**Work instructions**
Give back the lines below exactly, but do not include any pictures.
=== Begin Enclosure ===
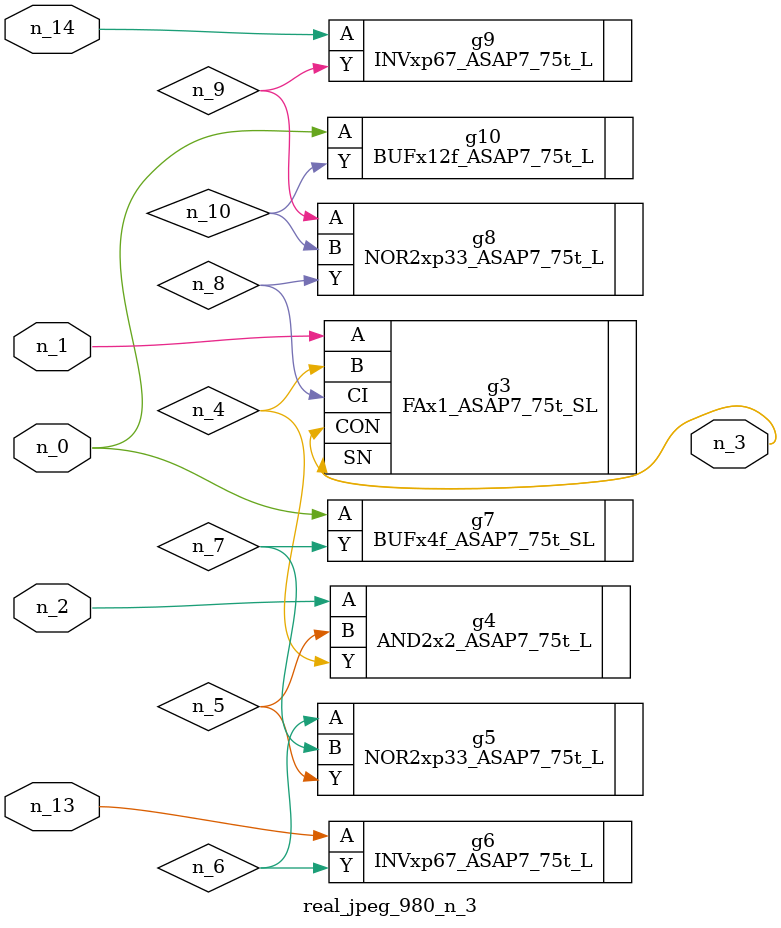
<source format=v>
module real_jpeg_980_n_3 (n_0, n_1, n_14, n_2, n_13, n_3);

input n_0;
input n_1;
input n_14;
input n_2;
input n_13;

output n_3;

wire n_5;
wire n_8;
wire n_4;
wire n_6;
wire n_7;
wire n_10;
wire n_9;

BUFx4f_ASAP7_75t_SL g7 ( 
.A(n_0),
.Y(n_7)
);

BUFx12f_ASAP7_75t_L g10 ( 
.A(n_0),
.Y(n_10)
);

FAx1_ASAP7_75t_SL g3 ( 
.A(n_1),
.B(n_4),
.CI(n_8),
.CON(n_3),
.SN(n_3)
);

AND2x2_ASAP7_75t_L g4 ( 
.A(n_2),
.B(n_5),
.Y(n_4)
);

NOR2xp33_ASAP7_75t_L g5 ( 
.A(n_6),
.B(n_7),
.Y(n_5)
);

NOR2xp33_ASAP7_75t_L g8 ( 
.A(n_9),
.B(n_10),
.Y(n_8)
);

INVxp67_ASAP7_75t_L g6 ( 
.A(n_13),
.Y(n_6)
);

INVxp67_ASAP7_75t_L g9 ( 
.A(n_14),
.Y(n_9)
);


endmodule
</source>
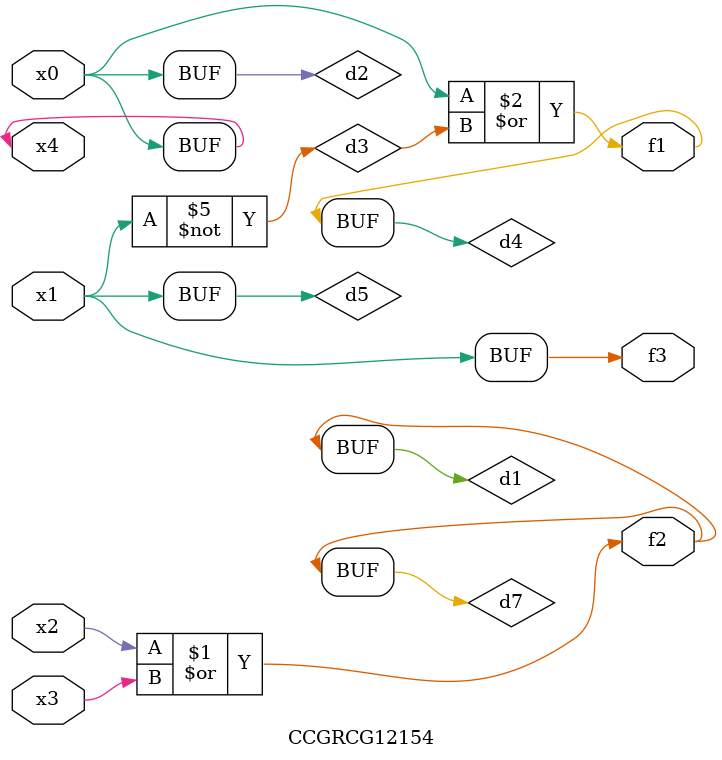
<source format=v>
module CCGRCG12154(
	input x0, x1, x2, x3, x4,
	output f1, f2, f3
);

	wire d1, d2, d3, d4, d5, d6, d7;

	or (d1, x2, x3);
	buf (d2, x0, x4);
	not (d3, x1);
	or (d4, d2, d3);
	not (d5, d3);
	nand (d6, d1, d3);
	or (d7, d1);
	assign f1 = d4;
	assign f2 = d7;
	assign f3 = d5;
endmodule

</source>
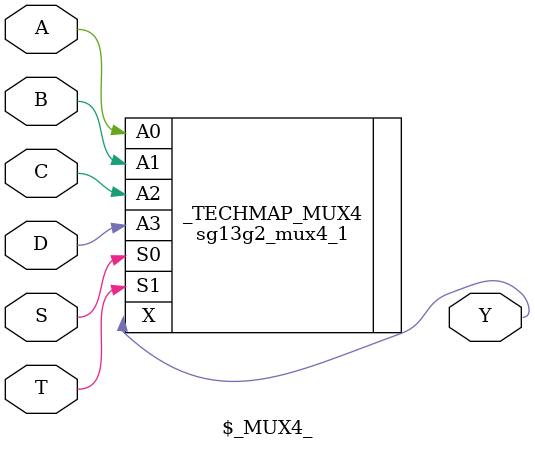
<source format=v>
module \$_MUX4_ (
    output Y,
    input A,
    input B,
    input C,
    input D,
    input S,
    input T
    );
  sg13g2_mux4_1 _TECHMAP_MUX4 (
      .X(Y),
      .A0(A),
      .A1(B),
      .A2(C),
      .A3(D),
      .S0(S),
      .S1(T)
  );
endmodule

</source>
=== End Enclosure ===
**Problem solution**
<source format=v>
module real_jpeg_980_n_3 (n_0, n_1, n_14, n_2, n_13, n_3);

input n_0;
input n_1;
input n_14;
input n_2;
input n_13;

output n_3;

wire n_5;
wire n_8;
wire n_4;
wire n_6;
wire n_7;
wire n_10;
wire n_9;

BUFx4f_ASAP7_75t_SL g7 ( 
.A(n_0),
.Y(n_7)
);

BUFx12f_ASAP7_75t_L g10 ( 
.A(n_0),
.Y(n_10)
);

FAx1_ASAP7_75t_SL g3 ( 
.A(n_1),
.B(n_4),
.CI(n_8),
.CON(n_3),
.SN(n_3)
);

AND2x2_ASAP7_75t_L g4 ( 
.A(n_2),
.B(n_5),
.Y(n_4)
);

NOR2xp33_ASAP7_75t_L g5 ( 
.A(n_6),
.B(n_7),
.Y(n_5)
);

NOR2xp33_ASAP7_75t_L g8 ( 
.A(n_9),
.B(n_10),
.Y(n_8)
);

INVxp67_ASAP7_75t_L g6 ( 
.A(n_13),
.Y(n_6)
);

INVxp67_ASAP7_75t_L g9 ( 
.A(n_14),
.Y(n_9)
);


endmodule
</source>
<source format=v>
module CCGRCG12154(
	input x0, x1, x2, x3, x4,
	output f1, f2, f3
);

	wire d1, d2, d3, d4, d5, d6, d7;

	or (d1, x2, x3);
	buf (d2, x0, x4);
	not (d3, x1);
	or (d4, d2, d3);
	not (d5, d3);
	nand (d6, d1, d3);
	or (d7, d1);
	assign f1 = d4;
	assign f2 = d7;
	assign f3 = d5;
endmodule

</source>
<source format=v>
module \$_MUX4_ (
    output Y,
    input A,
    input B,
    input C,
    input D,
    input S,
    input T
    );
  sg13g2_mux4_1 _TECHMAP_MUX4 (
      .X(Y),
      .A0(A),
      .A1(B),
      .A2(C),
      .A3(D),
      .S0(S),
      .S1(T)
  );
endmodule

</source>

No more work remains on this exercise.